• _WORK ORDER_: Retrieve every line of the data holding the word "roads".

--- EXERCISE MATERIALS Enclosed Below ---

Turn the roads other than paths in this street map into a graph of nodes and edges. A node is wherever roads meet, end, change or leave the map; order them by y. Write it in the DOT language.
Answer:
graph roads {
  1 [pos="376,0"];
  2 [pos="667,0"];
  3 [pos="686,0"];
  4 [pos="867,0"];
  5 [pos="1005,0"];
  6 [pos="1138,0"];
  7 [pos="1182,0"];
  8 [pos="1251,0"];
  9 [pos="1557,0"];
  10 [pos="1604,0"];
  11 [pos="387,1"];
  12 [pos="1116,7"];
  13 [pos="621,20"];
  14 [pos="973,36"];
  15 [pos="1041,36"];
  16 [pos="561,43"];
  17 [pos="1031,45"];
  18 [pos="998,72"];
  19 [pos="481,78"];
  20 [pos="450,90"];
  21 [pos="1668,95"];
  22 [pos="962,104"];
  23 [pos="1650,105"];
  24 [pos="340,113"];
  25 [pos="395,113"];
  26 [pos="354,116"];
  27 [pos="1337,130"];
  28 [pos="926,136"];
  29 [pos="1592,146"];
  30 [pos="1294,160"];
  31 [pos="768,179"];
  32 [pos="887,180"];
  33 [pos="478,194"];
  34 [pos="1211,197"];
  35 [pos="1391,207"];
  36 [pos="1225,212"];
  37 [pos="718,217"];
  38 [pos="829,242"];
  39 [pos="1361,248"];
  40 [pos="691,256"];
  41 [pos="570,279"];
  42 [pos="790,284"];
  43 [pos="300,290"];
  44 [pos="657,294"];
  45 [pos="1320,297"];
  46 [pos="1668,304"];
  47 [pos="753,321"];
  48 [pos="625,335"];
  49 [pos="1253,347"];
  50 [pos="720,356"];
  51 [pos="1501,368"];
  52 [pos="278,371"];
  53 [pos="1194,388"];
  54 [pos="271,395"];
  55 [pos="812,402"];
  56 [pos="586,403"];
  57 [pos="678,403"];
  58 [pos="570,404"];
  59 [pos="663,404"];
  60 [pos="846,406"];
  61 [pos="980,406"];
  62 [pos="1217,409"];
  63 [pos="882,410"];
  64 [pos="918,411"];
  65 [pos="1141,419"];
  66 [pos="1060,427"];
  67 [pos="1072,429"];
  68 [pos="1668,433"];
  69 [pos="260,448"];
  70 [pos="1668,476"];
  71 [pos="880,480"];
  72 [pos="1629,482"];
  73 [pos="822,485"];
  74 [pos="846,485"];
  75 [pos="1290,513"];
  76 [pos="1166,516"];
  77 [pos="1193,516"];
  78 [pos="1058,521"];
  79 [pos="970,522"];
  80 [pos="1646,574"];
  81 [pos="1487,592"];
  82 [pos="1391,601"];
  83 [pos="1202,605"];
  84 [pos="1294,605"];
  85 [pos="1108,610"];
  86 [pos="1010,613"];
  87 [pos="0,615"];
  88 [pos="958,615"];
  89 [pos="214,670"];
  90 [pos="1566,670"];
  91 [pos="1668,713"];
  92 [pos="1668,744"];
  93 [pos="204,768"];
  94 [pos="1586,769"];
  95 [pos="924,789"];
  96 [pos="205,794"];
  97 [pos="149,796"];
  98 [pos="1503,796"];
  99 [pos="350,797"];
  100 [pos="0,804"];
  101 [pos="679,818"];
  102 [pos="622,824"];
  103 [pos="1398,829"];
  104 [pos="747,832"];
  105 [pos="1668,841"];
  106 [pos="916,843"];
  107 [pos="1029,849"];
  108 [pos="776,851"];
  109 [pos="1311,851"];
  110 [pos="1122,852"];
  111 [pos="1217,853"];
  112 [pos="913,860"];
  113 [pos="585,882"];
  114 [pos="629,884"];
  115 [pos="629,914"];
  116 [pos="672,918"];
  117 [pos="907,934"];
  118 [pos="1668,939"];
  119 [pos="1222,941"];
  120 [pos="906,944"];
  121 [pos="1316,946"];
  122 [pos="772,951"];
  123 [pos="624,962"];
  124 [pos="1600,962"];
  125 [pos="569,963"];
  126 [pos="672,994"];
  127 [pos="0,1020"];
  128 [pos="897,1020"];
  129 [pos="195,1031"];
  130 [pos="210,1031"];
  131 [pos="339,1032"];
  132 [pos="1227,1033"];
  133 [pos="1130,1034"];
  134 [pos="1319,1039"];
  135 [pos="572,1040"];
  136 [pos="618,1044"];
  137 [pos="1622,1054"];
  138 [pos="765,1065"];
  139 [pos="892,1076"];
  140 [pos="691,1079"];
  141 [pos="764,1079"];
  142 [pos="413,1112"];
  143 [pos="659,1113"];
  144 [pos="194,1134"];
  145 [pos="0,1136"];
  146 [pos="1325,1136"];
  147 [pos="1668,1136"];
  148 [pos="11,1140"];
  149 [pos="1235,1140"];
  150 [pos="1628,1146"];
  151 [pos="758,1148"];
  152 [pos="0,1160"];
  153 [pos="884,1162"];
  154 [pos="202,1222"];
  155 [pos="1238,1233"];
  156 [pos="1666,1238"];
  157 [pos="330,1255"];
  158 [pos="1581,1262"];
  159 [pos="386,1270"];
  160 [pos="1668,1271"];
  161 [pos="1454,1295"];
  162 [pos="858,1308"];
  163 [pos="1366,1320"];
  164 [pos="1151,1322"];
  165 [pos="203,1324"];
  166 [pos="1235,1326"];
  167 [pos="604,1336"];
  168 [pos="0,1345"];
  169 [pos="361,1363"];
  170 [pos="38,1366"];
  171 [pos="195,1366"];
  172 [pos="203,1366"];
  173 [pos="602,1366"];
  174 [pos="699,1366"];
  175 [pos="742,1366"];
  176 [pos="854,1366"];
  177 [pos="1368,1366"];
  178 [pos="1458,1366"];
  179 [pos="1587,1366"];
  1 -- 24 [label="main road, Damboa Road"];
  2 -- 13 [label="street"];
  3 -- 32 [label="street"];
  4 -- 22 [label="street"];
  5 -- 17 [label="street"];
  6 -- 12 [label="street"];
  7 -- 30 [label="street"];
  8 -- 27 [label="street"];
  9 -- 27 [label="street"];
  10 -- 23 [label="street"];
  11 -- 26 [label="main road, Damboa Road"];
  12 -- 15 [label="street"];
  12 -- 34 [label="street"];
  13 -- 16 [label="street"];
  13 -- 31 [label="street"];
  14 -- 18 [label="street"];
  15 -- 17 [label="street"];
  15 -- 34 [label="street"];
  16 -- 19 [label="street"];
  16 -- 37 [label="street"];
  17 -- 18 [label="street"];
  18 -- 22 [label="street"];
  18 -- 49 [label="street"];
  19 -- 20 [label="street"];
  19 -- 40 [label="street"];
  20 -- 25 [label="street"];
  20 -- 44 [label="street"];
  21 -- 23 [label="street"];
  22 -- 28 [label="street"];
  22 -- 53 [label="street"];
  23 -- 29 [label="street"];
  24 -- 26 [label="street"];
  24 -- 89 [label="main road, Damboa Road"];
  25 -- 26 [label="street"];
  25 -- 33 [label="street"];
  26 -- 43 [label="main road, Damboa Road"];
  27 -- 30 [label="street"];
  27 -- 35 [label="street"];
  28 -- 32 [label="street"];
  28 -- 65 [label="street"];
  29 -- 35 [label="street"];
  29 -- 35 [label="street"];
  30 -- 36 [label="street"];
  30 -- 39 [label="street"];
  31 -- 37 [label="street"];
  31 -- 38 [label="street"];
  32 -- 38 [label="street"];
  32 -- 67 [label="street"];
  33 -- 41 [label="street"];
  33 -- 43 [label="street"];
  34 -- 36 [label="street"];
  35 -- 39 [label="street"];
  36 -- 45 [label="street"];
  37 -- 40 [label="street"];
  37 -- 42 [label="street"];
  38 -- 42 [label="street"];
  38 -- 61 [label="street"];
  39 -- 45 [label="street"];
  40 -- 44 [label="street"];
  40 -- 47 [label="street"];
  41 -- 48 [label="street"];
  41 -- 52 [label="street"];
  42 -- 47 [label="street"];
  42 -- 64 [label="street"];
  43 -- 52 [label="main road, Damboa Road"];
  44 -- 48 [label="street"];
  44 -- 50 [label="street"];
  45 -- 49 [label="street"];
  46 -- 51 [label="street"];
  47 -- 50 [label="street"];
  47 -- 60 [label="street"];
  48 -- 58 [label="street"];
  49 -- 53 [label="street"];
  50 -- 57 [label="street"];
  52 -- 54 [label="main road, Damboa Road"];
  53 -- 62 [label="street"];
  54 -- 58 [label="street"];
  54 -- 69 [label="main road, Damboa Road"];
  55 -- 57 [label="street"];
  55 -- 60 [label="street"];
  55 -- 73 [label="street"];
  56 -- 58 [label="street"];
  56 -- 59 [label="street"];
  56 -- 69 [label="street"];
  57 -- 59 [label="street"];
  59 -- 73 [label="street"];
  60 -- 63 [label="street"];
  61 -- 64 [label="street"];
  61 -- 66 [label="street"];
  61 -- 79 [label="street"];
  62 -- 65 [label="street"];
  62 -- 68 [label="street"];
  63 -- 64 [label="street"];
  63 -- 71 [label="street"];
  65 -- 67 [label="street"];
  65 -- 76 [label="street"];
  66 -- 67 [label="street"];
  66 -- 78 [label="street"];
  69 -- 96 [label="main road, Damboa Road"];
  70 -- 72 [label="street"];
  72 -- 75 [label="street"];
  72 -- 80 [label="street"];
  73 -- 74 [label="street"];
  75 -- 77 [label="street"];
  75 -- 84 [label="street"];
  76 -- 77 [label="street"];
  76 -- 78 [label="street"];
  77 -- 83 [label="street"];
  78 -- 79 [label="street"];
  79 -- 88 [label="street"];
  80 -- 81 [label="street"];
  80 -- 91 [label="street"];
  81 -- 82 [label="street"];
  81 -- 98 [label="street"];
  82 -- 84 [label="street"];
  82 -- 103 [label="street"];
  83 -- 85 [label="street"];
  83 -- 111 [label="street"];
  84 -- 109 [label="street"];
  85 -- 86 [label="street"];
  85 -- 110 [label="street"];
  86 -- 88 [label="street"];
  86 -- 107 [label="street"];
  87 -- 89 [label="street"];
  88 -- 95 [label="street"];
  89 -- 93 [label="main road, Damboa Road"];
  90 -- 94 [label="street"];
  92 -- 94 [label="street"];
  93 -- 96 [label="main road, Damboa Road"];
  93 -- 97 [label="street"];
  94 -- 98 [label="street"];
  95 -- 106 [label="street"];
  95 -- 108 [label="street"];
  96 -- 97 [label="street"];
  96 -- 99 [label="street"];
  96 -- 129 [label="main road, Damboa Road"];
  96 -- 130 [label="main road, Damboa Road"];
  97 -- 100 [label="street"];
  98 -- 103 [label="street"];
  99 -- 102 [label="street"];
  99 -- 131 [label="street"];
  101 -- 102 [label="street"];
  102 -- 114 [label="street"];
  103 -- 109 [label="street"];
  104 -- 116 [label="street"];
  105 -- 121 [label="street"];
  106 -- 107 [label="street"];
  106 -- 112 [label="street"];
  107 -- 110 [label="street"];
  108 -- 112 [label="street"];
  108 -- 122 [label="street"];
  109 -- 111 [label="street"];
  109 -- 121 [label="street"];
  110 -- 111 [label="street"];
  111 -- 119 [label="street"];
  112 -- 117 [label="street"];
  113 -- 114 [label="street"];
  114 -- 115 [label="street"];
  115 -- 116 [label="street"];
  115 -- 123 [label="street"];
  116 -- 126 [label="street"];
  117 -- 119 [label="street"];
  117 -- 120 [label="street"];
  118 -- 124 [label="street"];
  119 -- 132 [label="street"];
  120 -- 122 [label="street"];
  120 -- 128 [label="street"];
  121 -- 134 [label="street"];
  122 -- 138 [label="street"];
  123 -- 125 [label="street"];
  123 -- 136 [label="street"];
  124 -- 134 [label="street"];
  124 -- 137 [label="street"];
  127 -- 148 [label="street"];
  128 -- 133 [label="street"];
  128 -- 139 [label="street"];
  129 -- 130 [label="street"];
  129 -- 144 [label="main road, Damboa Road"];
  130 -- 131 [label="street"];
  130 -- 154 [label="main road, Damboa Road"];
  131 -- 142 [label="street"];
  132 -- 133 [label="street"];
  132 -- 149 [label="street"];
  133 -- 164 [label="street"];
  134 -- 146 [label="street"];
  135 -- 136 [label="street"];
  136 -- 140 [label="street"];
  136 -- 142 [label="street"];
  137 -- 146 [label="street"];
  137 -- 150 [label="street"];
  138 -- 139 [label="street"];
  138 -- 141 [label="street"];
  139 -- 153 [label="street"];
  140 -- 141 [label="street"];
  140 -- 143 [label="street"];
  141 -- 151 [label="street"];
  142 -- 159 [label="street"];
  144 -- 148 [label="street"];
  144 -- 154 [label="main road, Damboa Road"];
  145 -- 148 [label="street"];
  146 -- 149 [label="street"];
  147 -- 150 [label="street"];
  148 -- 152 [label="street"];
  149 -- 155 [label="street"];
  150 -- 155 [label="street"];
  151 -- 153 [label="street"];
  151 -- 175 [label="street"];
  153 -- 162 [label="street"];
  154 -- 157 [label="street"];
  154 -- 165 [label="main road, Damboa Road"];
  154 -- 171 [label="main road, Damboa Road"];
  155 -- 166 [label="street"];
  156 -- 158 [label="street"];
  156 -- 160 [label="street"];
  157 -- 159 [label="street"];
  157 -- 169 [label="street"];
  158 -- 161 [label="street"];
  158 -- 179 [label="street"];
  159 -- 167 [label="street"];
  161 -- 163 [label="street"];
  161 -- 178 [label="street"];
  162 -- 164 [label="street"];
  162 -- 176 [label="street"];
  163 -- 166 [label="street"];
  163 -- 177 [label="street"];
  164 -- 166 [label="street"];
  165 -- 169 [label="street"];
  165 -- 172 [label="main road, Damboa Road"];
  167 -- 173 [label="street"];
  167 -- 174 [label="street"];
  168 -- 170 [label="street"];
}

--- End of Enclosed EXERCISE MATERIALS ---

• _EXERCISE SOLUTION_:
Turn the roads other than paths in this street map into a graph of nodes and edges. A node is wherever roads meet, end, change or leave the map; order them by y. Write it in the DOT language.
graph roads {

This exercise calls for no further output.